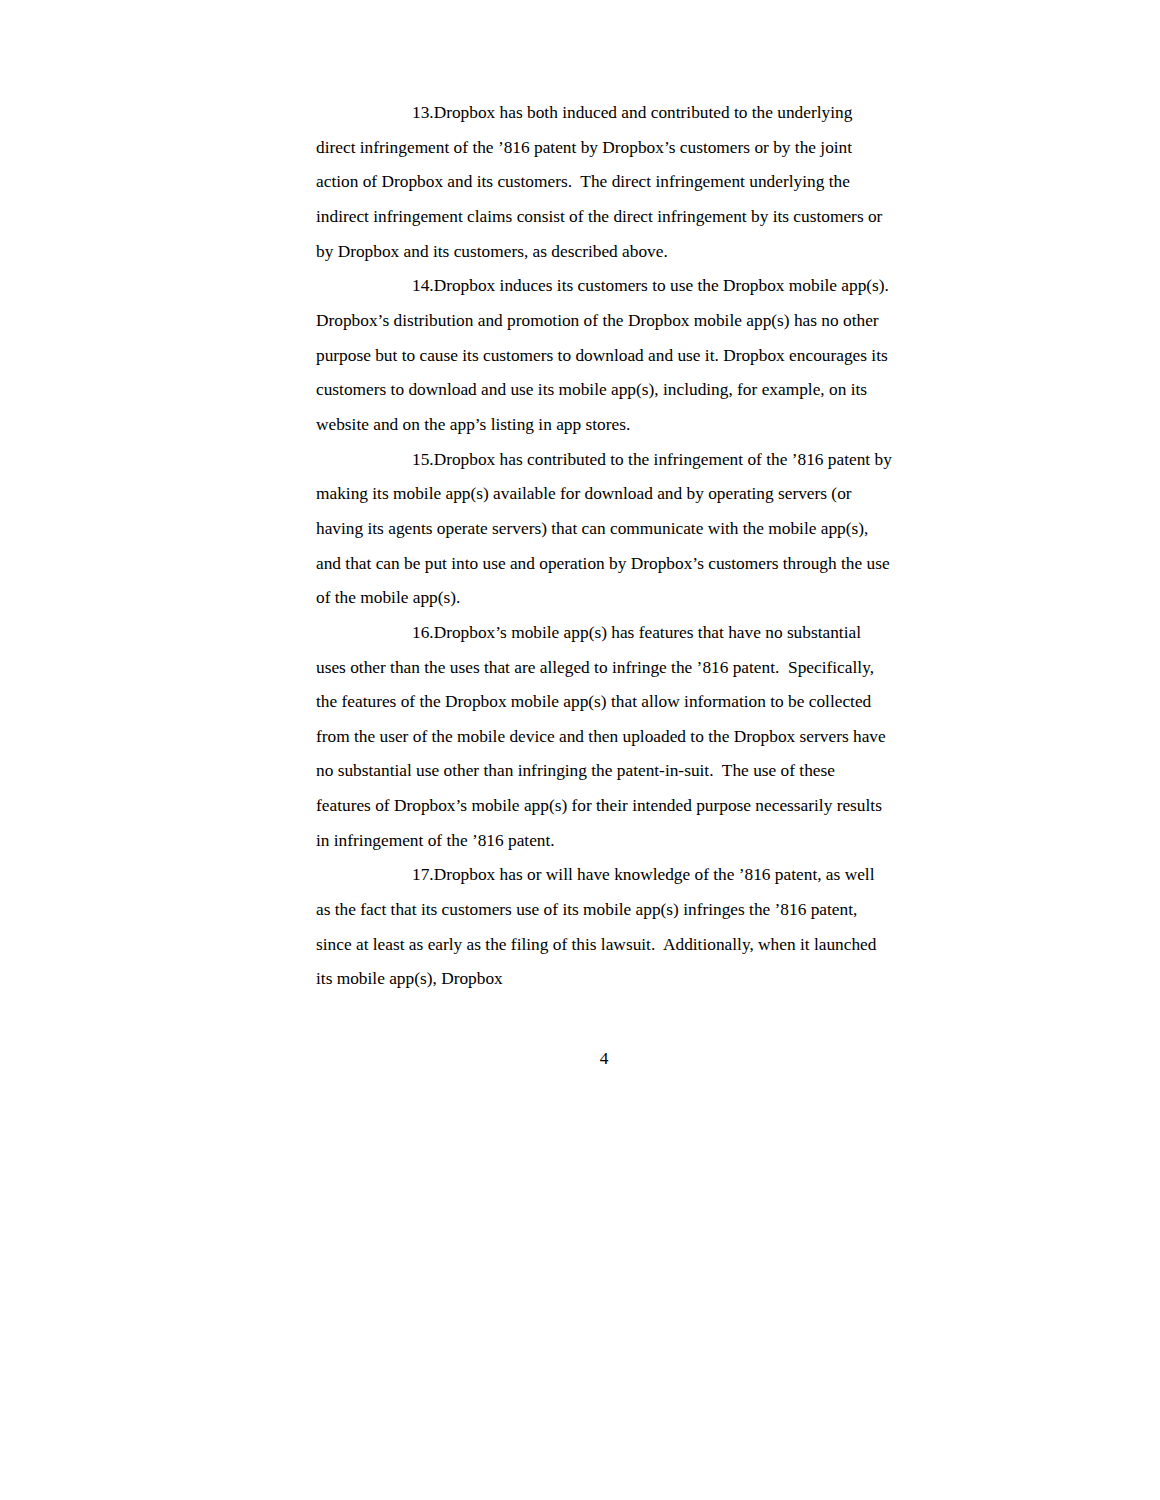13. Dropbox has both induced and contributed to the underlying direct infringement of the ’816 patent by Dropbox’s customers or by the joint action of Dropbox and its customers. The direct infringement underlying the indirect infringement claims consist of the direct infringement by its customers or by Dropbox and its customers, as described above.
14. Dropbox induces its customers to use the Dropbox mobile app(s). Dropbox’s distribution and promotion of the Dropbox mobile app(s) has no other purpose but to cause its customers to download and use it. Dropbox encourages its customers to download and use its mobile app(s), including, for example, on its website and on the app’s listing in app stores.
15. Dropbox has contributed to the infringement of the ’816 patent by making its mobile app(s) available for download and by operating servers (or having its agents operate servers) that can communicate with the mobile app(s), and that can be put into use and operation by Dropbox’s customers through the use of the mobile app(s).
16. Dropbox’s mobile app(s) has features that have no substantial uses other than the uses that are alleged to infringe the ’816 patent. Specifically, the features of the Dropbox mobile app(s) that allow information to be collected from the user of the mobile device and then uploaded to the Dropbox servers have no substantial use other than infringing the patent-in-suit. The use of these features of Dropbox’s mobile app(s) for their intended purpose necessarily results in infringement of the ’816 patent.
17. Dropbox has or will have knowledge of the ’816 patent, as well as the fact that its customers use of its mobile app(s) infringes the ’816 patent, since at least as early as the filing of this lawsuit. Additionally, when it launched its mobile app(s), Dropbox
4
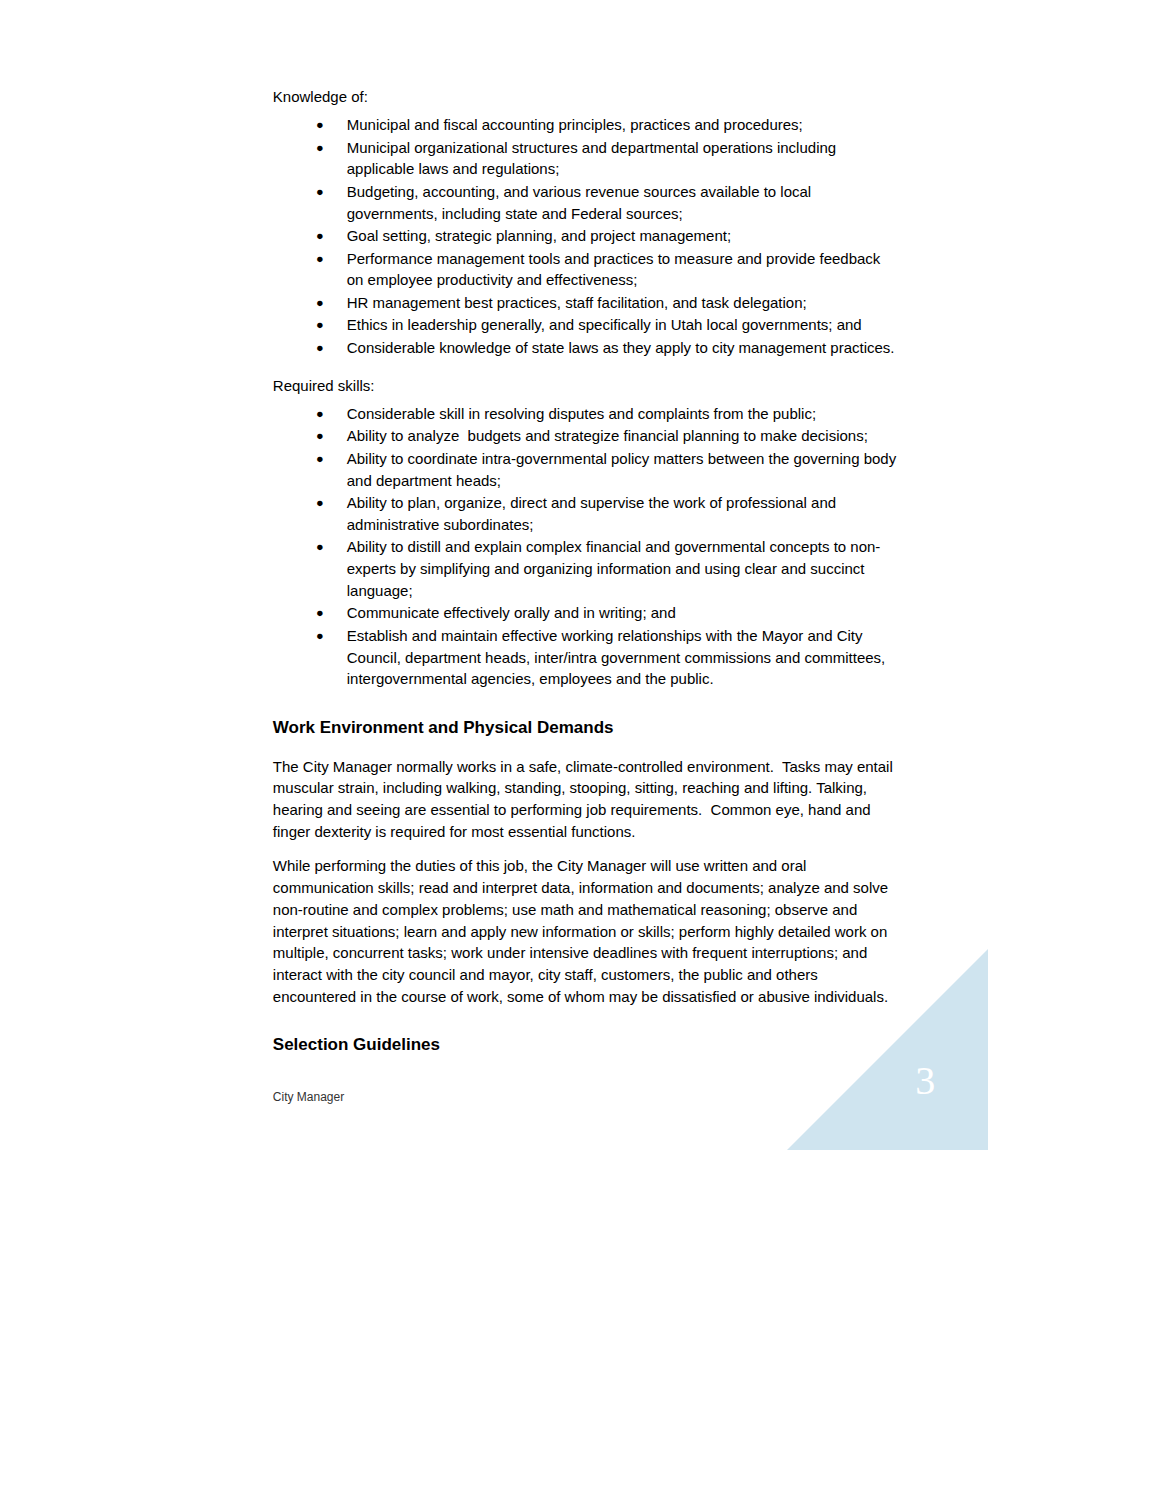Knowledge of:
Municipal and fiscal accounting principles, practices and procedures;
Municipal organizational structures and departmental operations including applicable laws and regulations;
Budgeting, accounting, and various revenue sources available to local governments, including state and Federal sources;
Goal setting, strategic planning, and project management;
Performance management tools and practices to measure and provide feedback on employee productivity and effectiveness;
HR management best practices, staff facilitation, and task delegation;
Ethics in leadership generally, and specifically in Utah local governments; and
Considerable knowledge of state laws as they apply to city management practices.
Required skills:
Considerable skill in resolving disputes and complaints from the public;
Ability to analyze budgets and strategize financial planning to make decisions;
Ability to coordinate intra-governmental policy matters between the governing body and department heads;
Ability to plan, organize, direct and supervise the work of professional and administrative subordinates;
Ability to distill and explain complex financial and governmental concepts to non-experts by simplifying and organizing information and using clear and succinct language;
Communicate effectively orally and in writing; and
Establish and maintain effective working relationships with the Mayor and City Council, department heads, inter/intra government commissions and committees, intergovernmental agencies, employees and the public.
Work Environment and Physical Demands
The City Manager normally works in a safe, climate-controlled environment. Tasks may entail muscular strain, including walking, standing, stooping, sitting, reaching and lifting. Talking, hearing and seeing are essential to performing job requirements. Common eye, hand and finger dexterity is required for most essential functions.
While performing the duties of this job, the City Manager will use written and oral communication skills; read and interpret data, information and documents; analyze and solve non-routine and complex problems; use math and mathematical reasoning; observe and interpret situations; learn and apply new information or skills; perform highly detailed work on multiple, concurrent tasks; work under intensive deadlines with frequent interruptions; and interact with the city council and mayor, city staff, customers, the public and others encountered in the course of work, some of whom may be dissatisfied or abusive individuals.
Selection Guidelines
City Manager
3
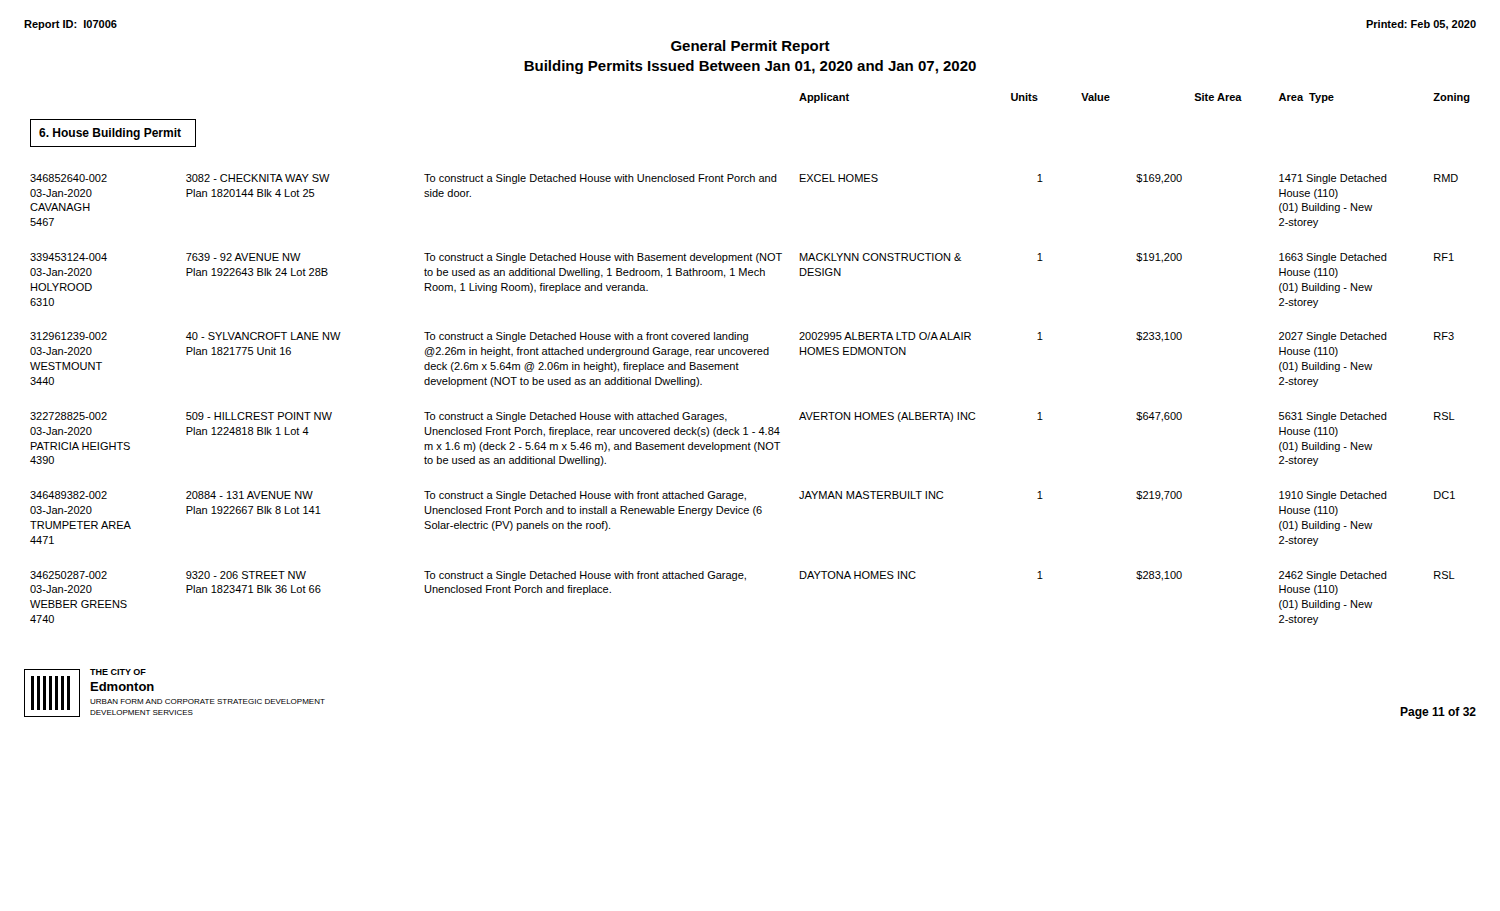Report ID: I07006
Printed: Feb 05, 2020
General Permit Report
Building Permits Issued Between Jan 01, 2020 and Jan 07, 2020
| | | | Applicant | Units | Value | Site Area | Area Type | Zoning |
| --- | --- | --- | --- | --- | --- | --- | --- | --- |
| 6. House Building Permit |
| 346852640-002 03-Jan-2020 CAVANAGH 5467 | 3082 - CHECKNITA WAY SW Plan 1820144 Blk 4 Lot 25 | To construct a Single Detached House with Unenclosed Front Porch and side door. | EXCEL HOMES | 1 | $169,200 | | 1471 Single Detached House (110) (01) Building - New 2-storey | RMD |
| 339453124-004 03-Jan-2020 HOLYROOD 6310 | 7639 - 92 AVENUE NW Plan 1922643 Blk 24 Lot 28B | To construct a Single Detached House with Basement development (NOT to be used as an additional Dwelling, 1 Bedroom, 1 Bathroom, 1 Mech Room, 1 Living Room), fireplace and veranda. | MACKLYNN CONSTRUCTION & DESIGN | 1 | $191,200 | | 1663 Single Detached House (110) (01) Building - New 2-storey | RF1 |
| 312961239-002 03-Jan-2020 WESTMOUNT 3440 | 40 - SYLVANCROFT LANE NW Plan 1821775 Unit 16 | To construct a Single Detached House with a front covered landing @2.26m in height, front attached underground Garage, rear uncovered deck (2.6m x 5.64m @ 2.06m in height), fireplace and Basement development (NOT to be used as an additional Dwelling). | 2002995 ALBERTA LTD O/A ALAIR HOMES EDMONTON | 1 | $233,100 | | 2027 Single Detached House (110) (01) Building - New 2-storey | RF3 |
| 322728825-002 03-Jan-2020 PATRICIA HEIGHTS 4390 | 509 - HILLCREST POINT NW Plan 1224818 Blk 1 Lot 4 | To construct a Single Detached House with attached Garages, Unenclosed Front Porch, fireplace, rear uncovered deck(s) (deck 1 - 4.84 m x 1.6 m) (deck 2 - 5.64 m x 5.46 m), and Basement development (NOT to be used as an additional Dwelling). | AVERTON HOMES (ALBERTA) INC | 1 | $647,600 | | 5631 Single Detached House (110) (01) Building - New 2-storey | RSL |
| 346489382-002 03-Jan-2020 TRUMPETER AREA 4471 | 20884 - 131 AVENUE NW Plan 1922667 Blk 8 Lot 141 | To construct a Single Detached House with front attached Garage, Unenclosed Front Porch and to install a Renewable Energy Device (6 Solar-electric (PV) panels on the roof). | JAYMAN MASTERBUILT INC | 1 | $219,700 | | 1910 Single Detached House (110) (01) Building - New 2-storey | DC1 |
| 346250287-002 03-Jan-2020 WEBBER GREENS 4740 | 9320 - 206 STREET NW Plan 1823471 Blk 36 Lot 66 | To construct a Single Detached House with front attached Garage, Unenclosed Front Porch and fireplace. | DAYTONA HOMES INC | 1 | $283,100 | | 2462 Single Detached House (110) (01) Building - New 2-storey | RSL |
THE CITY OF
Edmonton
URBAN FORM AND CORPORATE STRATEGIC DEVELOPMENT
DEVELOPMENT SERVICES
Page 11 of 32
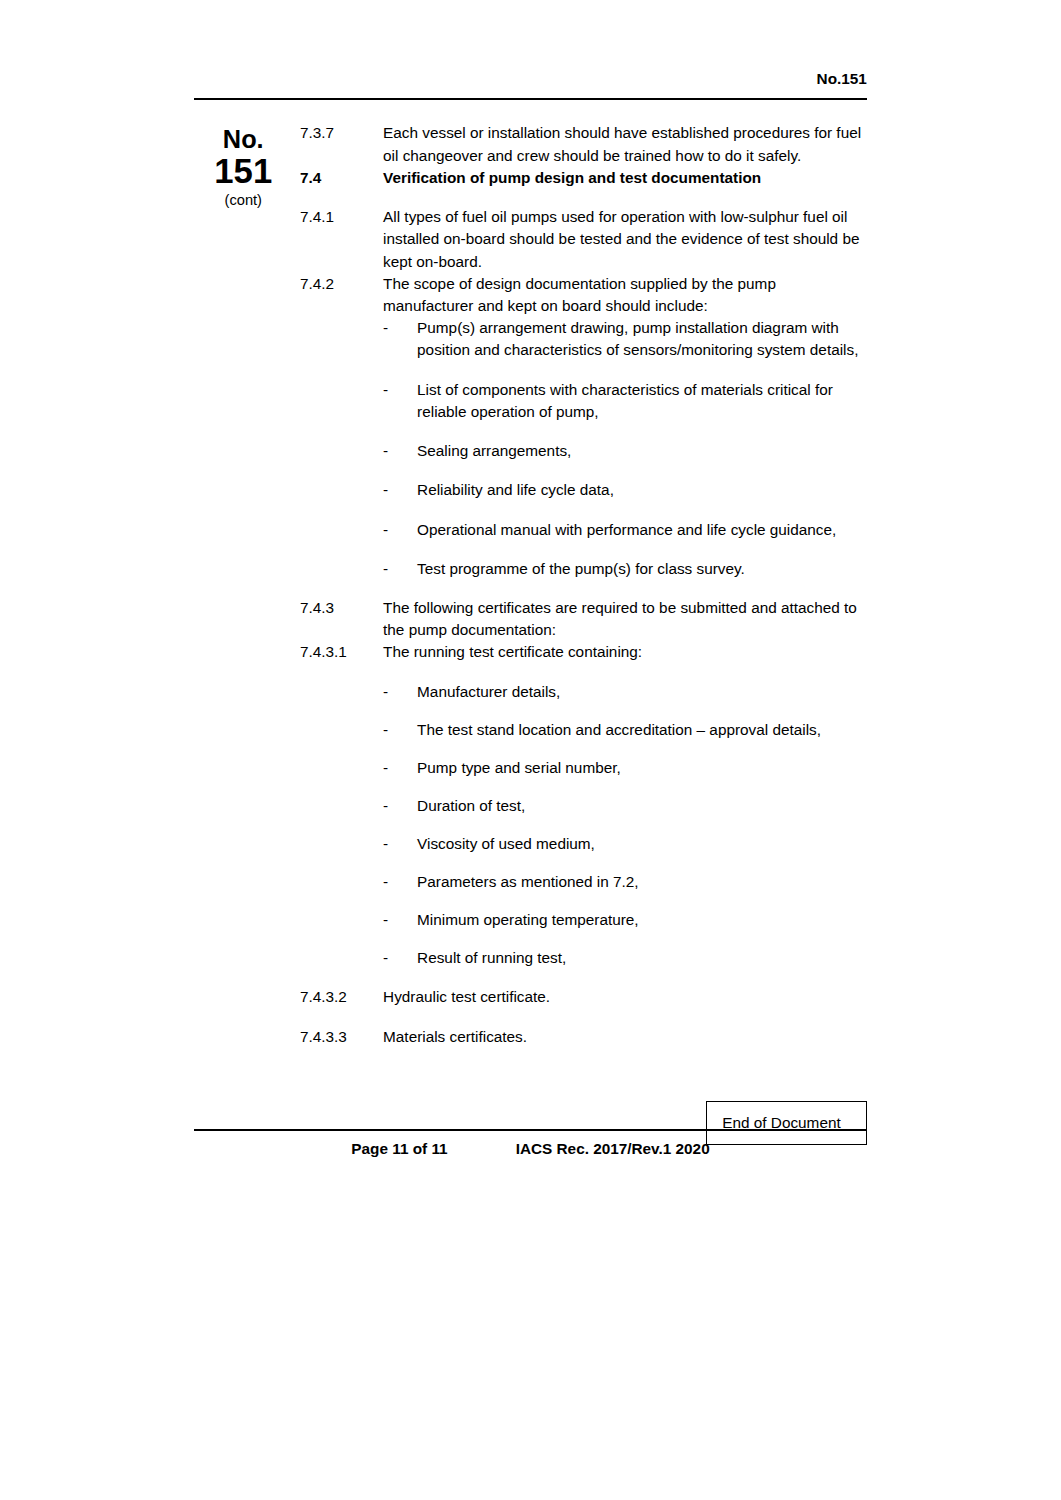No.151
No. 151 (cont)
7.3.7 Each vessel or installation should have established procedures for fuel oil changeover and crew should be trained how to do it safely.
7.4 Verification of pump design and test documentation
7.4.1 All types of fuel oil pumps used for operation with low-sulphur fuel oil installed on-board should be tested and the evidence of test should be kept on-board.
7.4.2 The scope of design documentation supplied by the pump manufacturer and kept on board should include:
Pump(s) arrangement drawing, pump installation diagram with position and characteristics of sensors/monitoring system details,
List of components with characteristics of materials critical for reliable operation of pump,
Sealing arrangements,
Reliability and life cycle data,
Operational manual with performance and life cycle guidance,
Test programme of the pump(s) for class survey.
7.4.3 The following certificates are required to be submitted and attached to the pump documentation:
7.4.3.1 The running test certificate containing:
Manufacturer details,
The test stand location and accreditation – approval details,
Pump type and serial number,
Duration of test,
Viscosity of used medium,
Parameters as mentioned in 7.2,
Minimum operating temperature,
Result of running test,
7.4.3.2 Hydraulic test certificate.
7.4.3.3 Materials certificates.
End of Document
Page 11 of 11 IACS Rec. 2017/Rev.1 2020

━━━━━━━━━━

* [EXERCISE DIRECTIONS]
Pull together all lines from the data that mention the word "AVENUE".

* [ANSWER FOR THIS EXERCISE]
| 339453124-004 03-Jan-2020 HOLYROOD 6310 | 7639 - 92 AVENUE NW Plan 1922643 Blk 24 Lot 28B | To construct a Single Detached House with Basement development (NOT to be used as an additional Dwelling, 1 Bedroom, 1 Bathroom, 1 Mech Room, 1 Living Room), fireplace and veranda. | MACKLYNN CONSTRUCTION & DESIGN | 1 | $191,200 | | 1663 Single Detached House (110) (01) Building - New 2-storey | RF1 |
| 346489382-002 03-Jan-2020 TRUMPETER AREA 4471 | 20884 - 131 AVENUE NW Plan 1922667 Blk 8 Lot 141 | To construct a Single Detached House with front attached Garage, Unenclosed Front Porch and to install a Renewable Energy Device (6 Solar-electric (PV) panels on the roof). | JAYMAN MASTERBUILT INC | 1 | $219,700 | | 1910 Single Detached House (110) (01) Building - New 2-storey | DC1 |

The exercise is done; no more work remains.